Скрытый вызов был, видимо, и в его обещании показать Анне настоящий Париж. Во всяком случае, В.Я.Виленкин в своей последней работе о Модильяни явно держит в уме ахматовские воспоминания: «Какой же ему нужен был Париж? Легче всего представить себе, какой был ему не нужен или, вернее, от какого он отворачивался с презрительной, отчужденной или саркастической усмешкой: это Париж светский, биржевой, крупноторговый и крупнококоточный – средоточие развлечений и мод, Париж Елисейских полей и Больших бульваров, с ума сводящих витрин, шикарных ресторанов, изысканных литературно-артистических салонов и громких премьер Дягилевского балета. Париж ежегодных Гран-при на ипподроме, новейших автомобильных марок и элегантных кавалькад в Булонском лесу». Конечно, и Анне Андреевне Гумилевой светский Париж не по карману и не по вкусу. Однако ж с одним исключением, для Модильяни принципиальным. Ни одну из громких дягилевских премьер Ахматова в 1911 году не только не пропустила, но и до конца жизни помнила, что была свидетельницей триумфов русского балета. Ничуть не шокировали ее и блестящие кавалькады в Булонском лесу. Как и многие русские туристки, она не устояла перед соблазном прокатиться по прославленному лесу в фиакре (извозчик и лошадь – из XIX века). А как же иначе? Даром, что ли, к белой широкополой шляпе приделано привезенное мужем из Африки страусовое перо? «Перо задело о верх экипажа…»

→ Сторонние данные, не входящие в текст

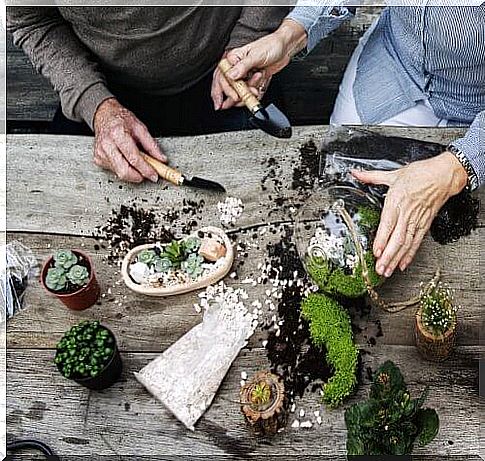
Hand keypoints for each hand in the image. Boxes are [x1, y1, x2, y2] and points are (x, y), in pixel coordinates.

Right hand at [93, 98, 166, 182]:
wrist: (104, 115)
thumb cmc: (121, 120)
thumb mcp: (140, 128)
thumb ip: (152, 145)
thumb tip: (161, 159)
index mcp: (118, 134)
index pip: (133, 159)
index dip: (146, 170)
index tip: (154, 175)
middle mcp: (107, 145)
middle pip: (124, 171)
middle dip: (138, 176)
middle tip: (148, 174)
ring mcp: (100, 153)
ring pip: (119, 173)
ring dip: (132, 172)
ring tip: (137, 161)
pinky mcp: (98, 159)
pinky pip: (114, 170)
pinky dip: (124, 168)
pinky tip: (125, 159)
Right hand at [211, 19, 306, 109]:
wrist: (285, 49)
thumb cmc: (271, 45)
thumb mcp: (256, 55)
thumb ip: (243, 66)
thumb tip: (231, 75)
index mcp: (234, 58)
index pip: (223, 76)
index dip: (227, 89)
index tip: (235, 96)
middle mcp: (237, 67)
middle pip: (228, 86)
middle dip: (233, 95)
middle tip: (239, 100)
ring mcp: (244, 75)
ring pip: (238, 91)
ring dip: (246, 95)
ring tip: (255, 90)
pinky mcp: (252, 81)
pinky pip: (248, 93)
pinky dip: (252, 95)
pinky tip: (257, 90)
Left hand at [352, 152, 467, 276]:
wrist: (444, 175)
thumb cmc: (420, 173)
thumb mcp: (393, 174)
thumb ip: (372, 177)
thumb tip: (356, 173)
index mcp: (396, 200)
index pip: (388, 223)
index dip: (382, 239)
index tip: (376, 252)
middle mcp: (407, 212)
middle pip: (397, 238)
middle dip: (388, 256)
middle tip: (379, 268)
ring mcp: (417, 220)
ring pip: (406, 243)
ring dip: (396, 258)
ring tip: (388, 271)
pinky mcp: (425, 224)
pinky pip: (417, 242)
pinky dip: (410, 254)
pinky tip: (403, 264)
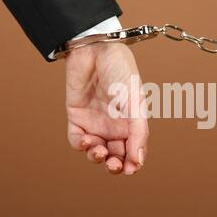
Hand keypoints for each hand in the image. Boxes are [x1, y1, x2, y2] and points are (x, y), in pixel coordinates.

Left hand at [65, 42, 147, 174]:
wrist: (95, 47)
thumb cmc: (121, 69)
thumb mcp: (135, 101)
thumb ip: (138, 131)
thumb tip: (138, 161)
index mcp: (132, 121)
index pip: (133, 150)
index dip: (132, 163)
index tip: (131, 169)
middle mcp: (115, 124)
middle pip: (115, 155)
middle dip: (115, 164)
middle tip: (114, 164)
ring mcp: (96, 121)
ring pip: (96, 151)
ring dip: (97, 157)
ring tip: (99, 151)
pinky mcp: (77, 116)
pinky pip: (77, 139)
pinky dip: (81, 145)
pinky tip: (86, 141)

Словом, в рассуждении изящных искусств почвы для взаимопонимания, а значит, и охоты к размену чувств и мыслей между двадцатидвухлетней Анной (пока еще не Ахматовой) и двадцатишестилетним Амедео (пока еще не совсем Модильяни) практически не было. Даже спустя полвека, имея в своем распоряжении множество искусствоведческих исследований, Анна Андреевна не в состоянии сказать что-нибудь интересное или хотя бы внятное о тех работах, какие видела в его мастерской и на выставке в галерее в 1911 году.